Aircraft manufacturer in New Zealand

Vickers Aircraft Company is a small aircraft manufacturer in Hamilton, New Zealand. Vickers Aircraft Company is developing the Vickers Wave, a two-seat amphibious seaplane.

==History==
Vickers Aircraft Company was founded in 2011. Previous to being Vickers Aircraft Company, it had been a custom manufacturer of marine and aviation products, operating as Specialized Routing.

Vickers Aircraft specialises in carbon fibre fabrication, and in-house manufacturing of their goods.
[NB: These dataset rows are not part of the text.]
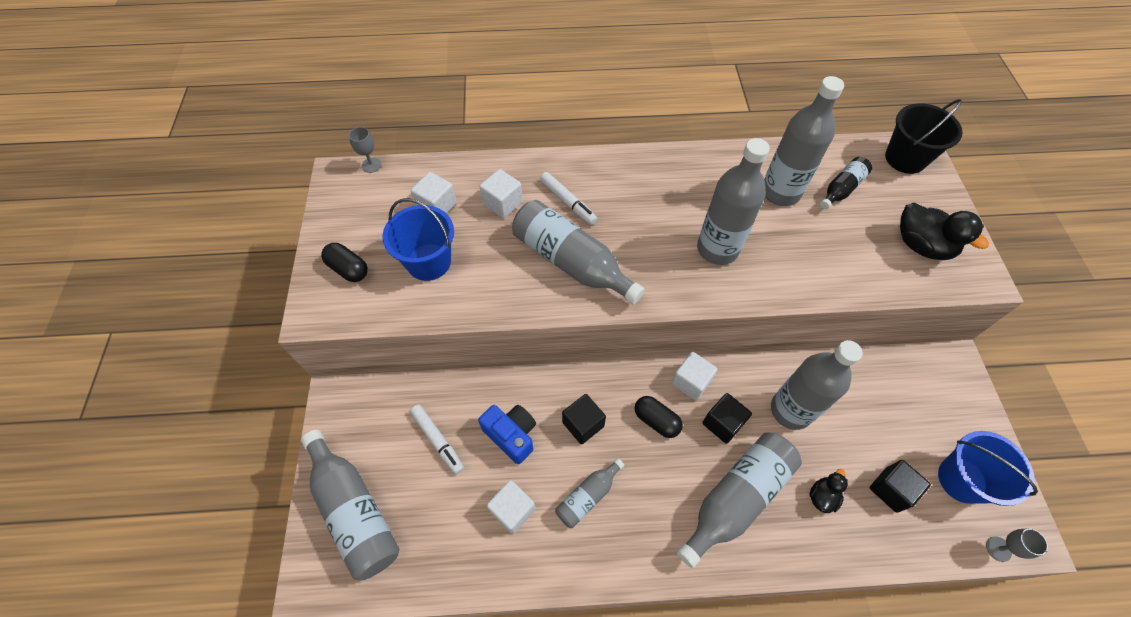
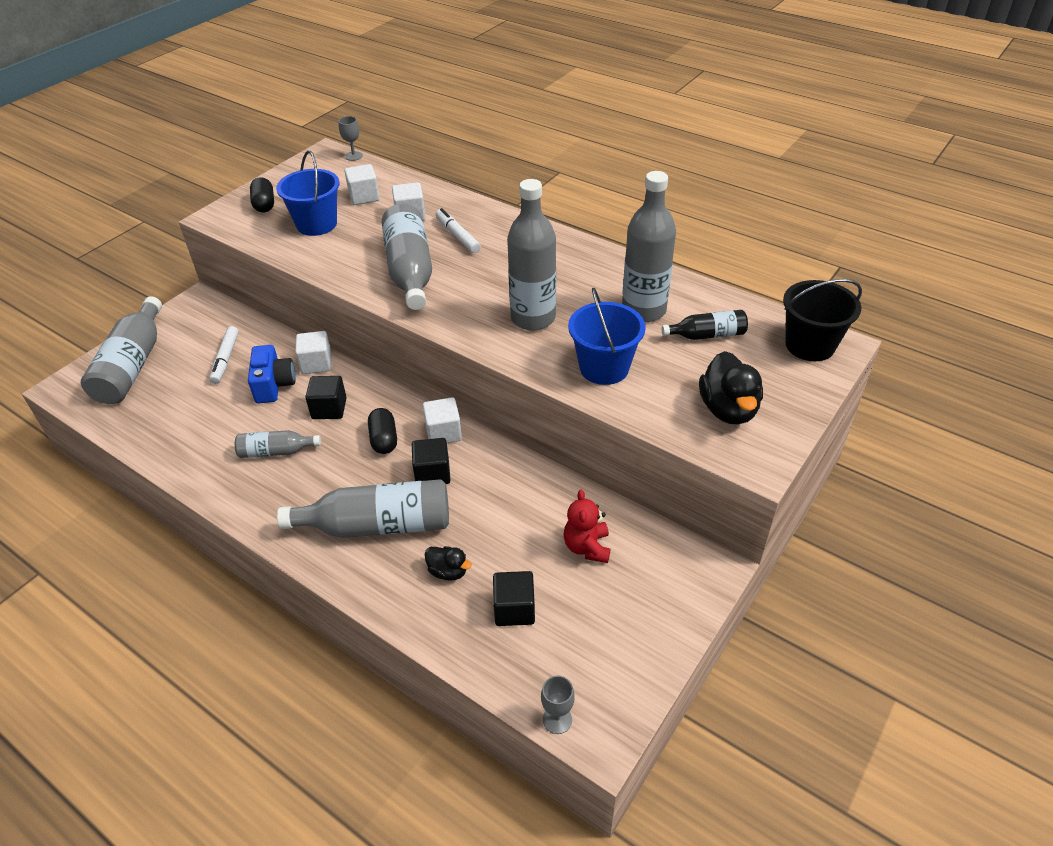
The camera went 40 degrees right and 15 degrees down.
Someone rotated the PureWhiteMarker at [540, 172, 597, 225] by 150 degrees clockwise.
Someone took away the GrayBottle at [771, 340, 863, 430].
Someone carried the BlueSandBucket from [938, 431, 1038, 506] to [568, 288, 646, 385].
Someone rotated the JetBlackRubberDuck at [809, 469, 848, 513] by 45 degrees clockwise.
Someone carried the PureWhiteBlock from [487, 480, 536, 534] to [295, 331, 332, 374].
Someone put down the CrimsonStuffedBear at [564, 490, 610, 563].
Special attention is being made to make an aircraft that is producible and highly manufacturable.

The first public forum discussing the Wave was presented at EAA Airventure 2017.

==Products==
Vickers Aircraft Company's first aircraft, a two-seat amphibious seaplane, is called The Wave.

The Wave has some unique features unavailable in other similar aircraft, such as a bow thruster and substantially higher horsepower engine.

==Facilities==
Vickers Aircraft Company operates from multiple buildings at the Hamilton Airport, in Hamilton, New Zealand.

Facilities include cleanrooms for composite layup and bonding operations, ovens for composite curing, manufacturing equipment (routers, presses), trim rooms, stockrooms, and multiple assembly areas.